The Midnight Kids, Sophiatown, 1954

Jürgen Schadeberg

Jürgen Schadeberg est parti très jeune de son Berlin natal pour l’Afrique du Sud, dans les années 1950, en pleine époque d’apartheid. Il rejoindra rapidement la brillante équipe de Drums, le grand magazine culturel sud-africain de la communauté noire, dont il allait devenir le très renommé directeur artistique.
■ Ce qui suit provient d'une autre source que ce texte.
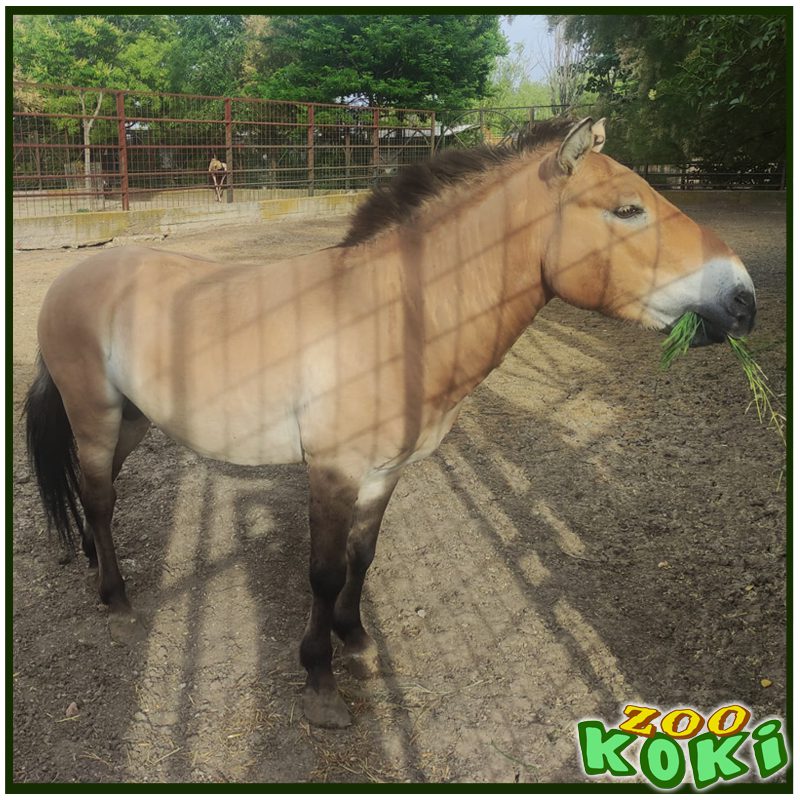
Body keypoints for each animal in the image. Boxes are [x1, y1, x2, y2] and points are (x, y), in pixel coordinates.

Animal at [24, 118, 756, 729]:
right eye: (627, 209)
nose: (743, 299)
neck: (396, 318)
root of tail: (74, 276)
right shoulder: (333, 471)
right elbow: (322, 572)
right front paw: (320, 682)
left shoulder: (384, 472)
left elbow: (362, 556)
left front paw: (355, 639)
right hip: (97, 415)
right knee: (99, 495)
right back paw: (116, 597)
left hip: (133, 421)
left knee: (96, 492)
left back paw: (93, 561)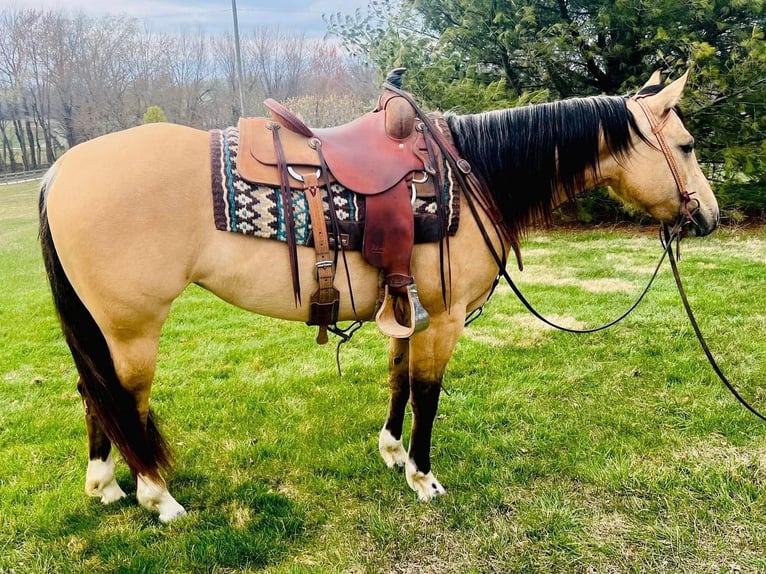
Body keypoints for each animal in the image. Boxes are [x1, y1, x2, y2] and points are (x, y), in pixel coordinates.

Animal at [36, 71, 720, 520]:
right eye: (687, 147)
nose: (709, 216)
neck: (473, 172)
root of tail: (60, 169)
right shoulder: (443, 318)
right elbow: (428, 394)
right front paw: (423, 477)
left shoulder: (405, 307)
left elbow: (397, 381)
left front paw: (391, 453)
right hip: (132, 328)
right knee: (122, 400)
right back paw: (158, 497)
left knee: (95, 395)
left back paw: (106, 486)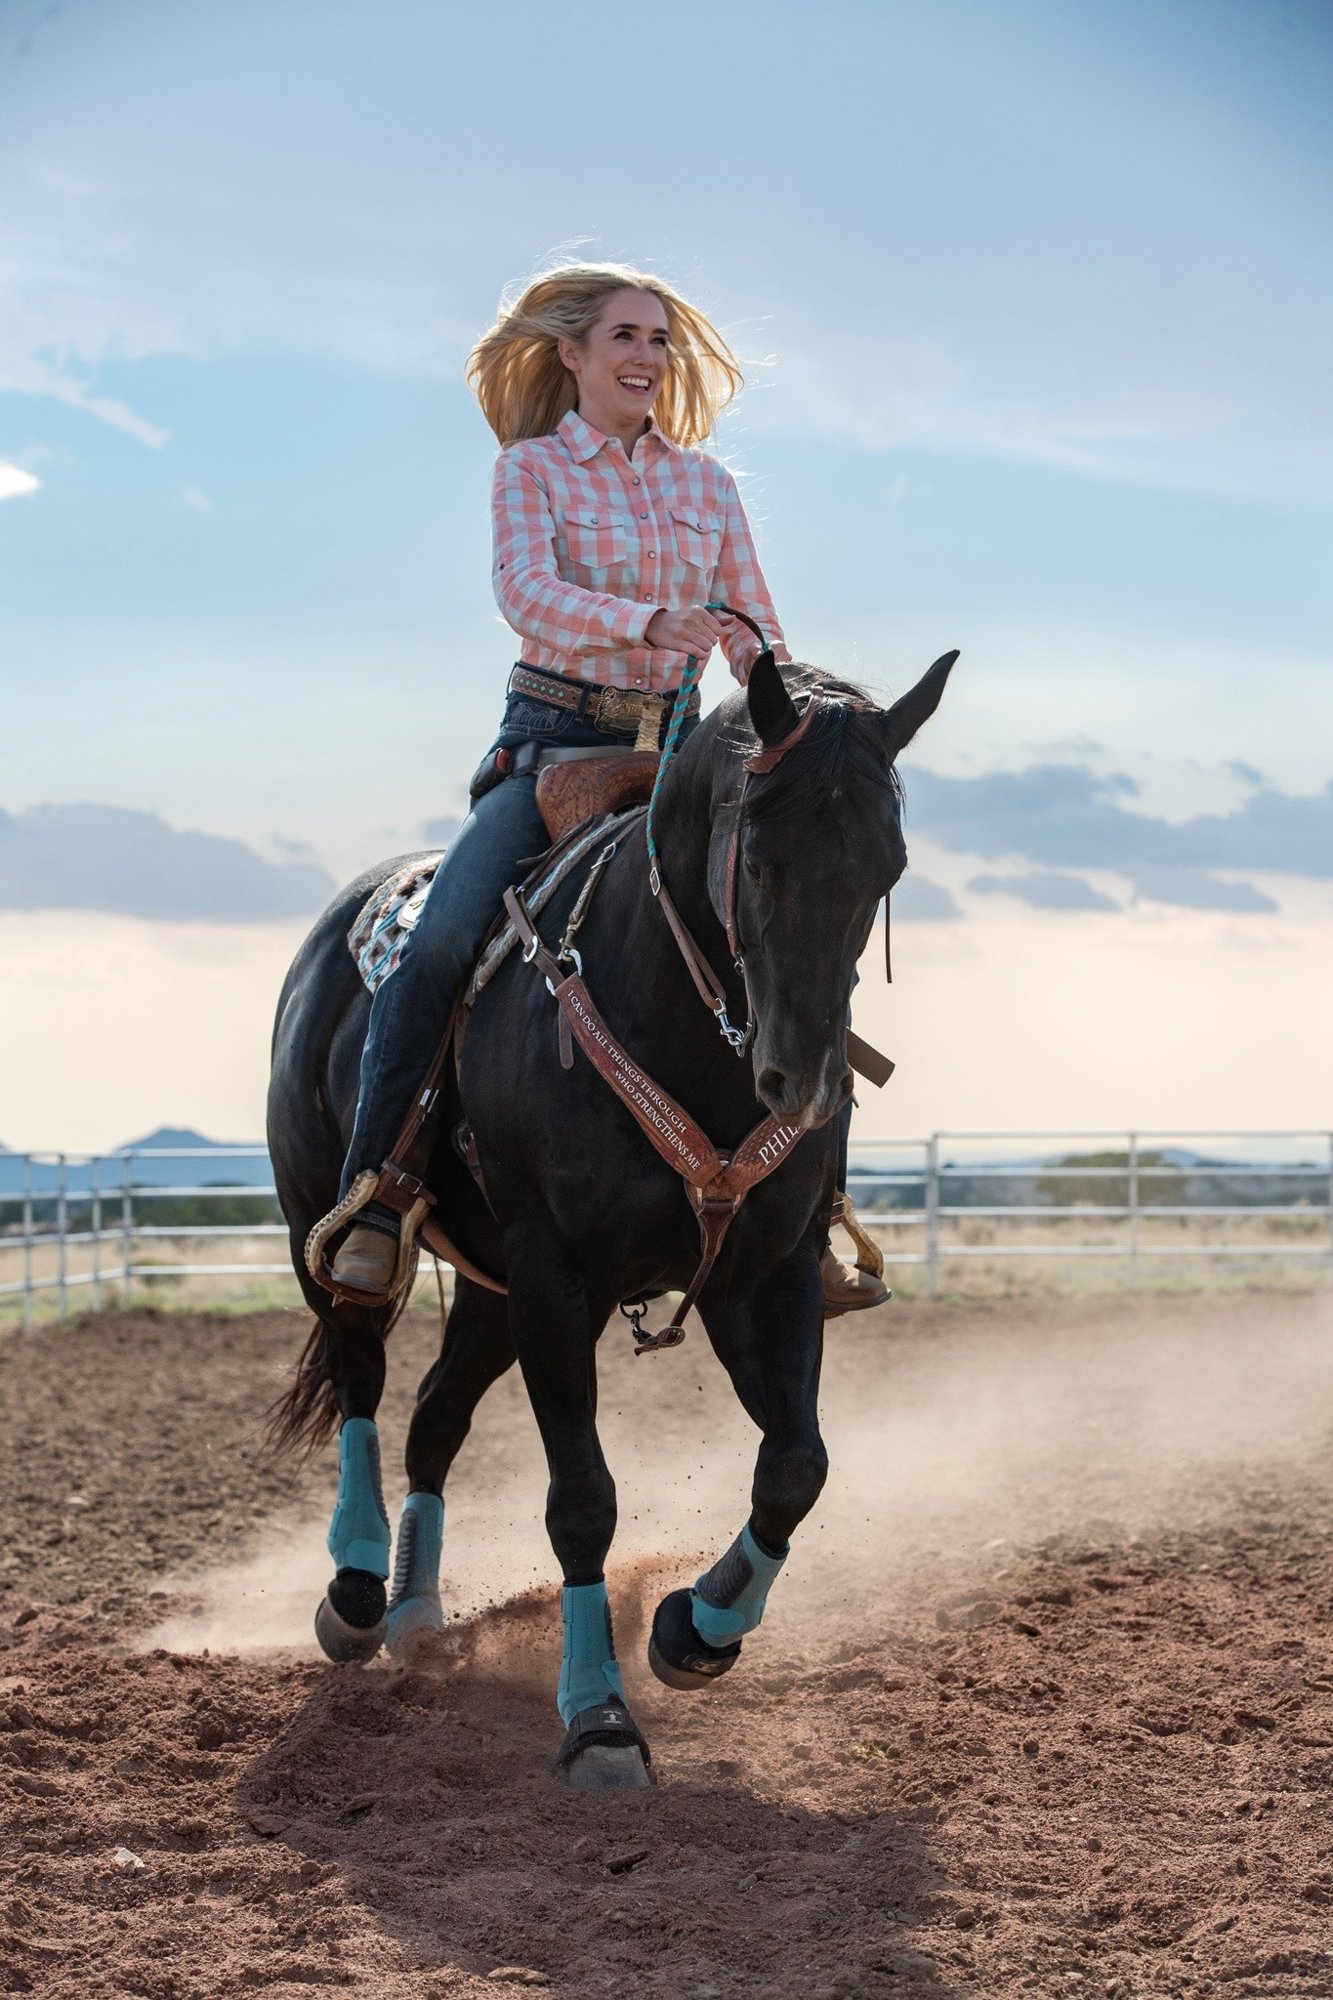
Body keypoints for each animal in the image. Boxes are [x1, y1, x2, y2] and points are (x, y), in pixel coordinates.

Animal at [268, 656, 956, 1800]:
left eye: (887, 866)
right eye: (758, 859)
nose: (806, 1085)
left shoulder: (763, 1277)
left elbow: (796, 1464)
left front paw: (696, 1628)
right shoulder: (558, 1280)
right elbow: (582, 1500)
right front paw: (598, 1718)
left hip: (491, 1291)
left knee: (433, 1417)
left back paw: (418, 1609)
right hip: (326, 1226)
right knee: (363, 1374)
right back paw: (359, 1589)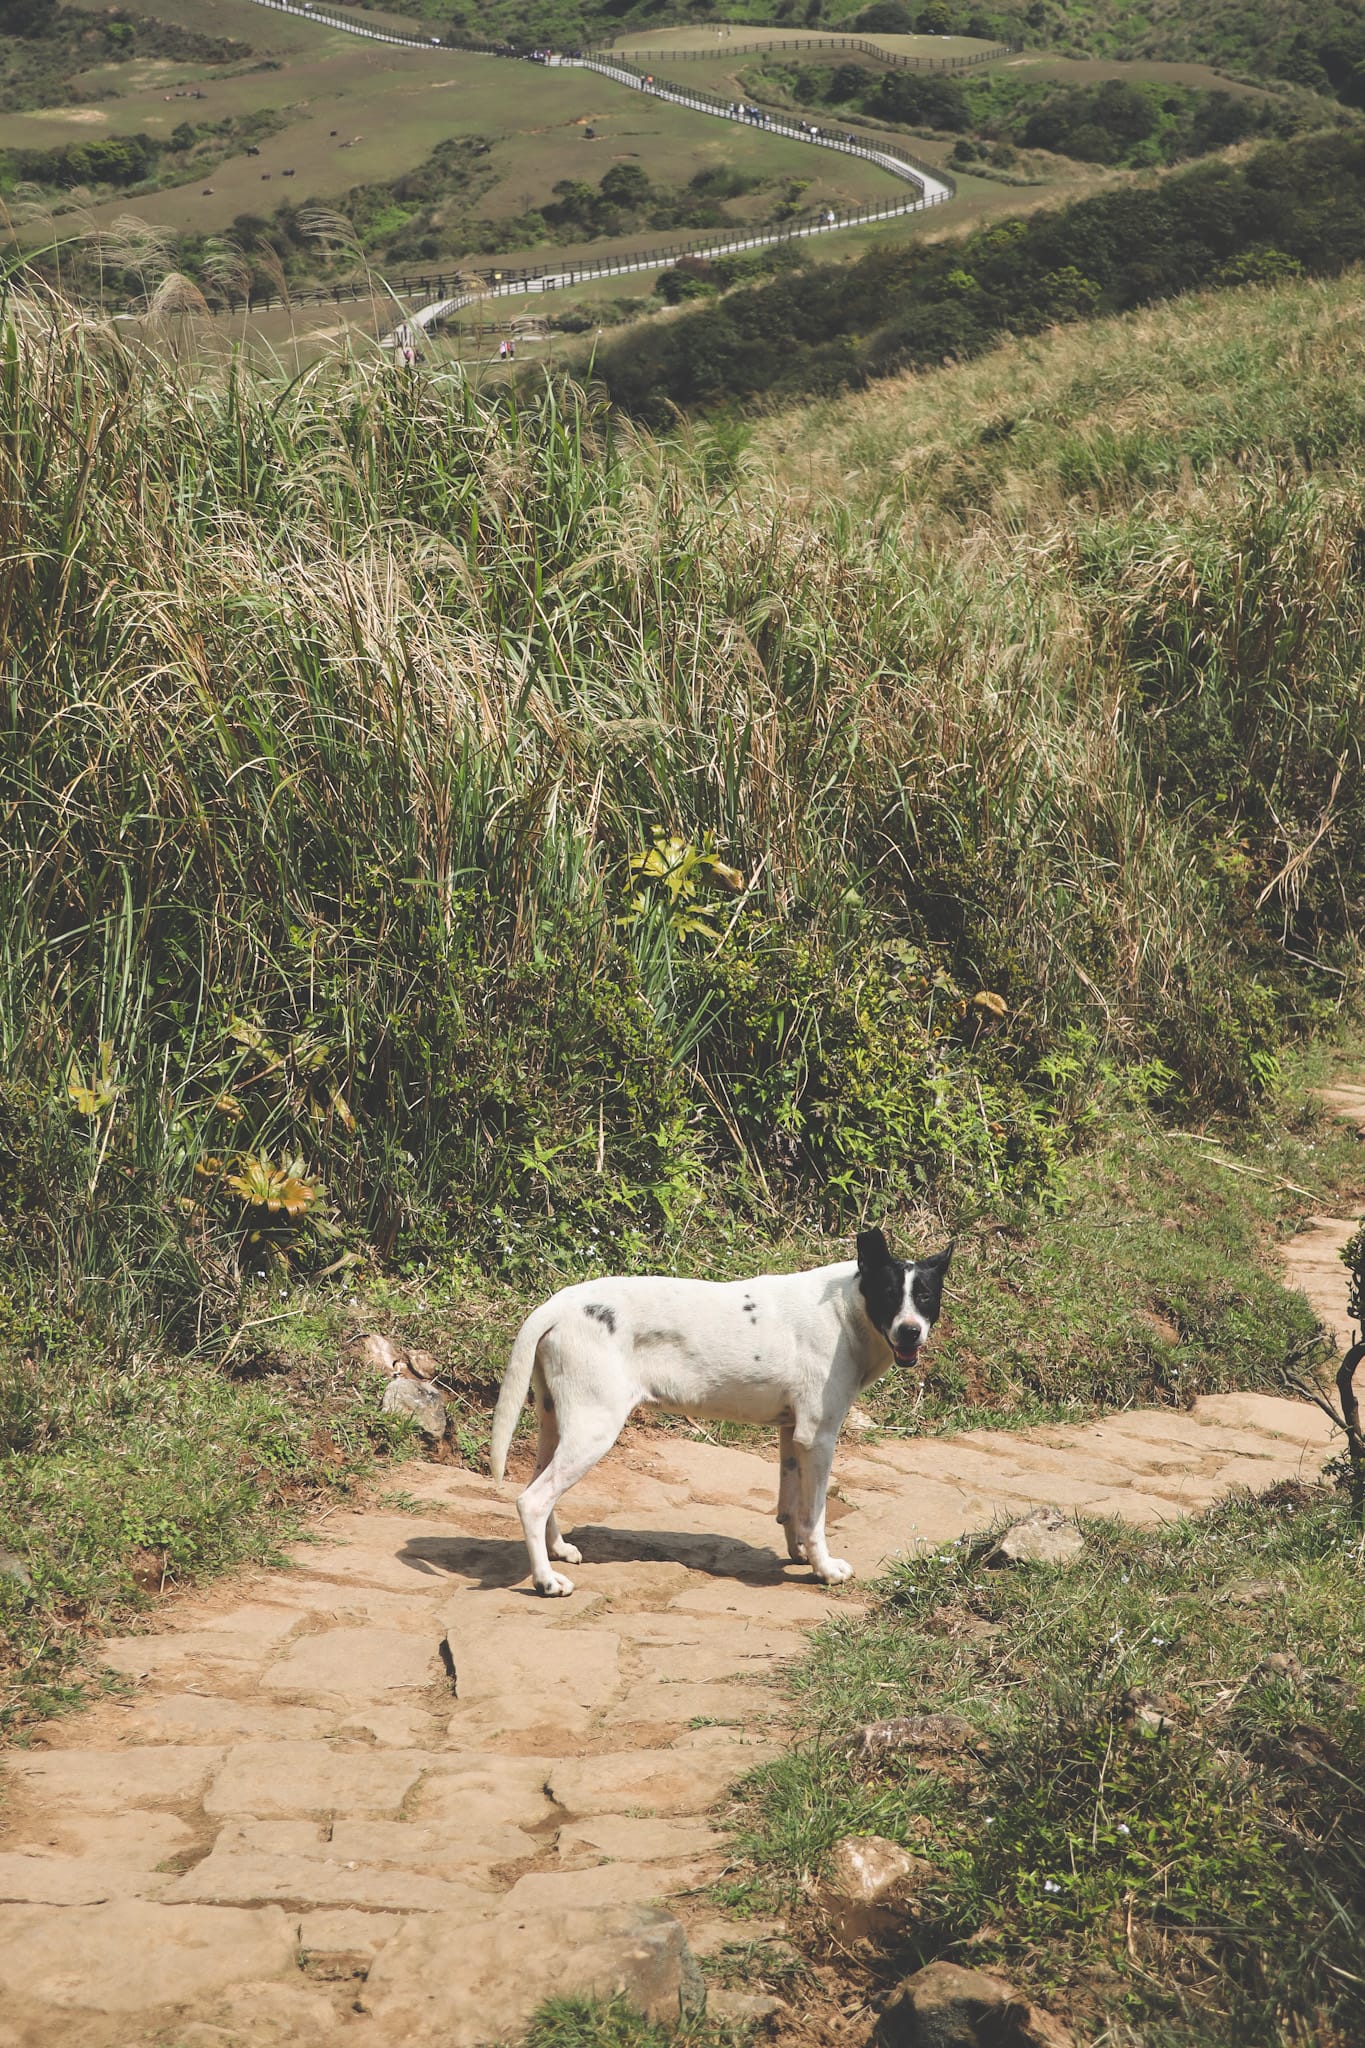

C’est à Sophiatown, le quartier pauvre et violent de Johannesburg, qu’a émergé une extraordinaire scène musicale africaine donnant le ton du meilleur jazz de l’époque. Sur cette image, les Midnight Kids, un groupe vocal du quartier, donne un concert dans une petite salle. Et si la jeune fille, sagement habillée d’une jupe blanche et d’un corsage noir, semble plongée dans sa chanson, les couples de jeunes hommes en nœud papillon paraissent tout aussi sérieux et appliqués. Bien que ce groupe n’ait pas eu la notoriété d’une chanteuse comme Miriam Makeba ou Hugh Masekela, ces très jeunes chanteurs n’en évoquent pas moins le joyeux dynamisme d’une communauté en butte à une oppression redoutable. Et c’est en cela que réside la force de cette photographie, qui montre que, malgré un environnement hostile, la vie peut être belle et joyeuse. Et également subversive, dans son aspect le plus positif – c’est-à-dire résistante car, comme le dit Roland Barthes, la photographie est subversive, non lorsqu’elle effraie, révulse ou même stigmatise, mais lorsqu’elle est pensive.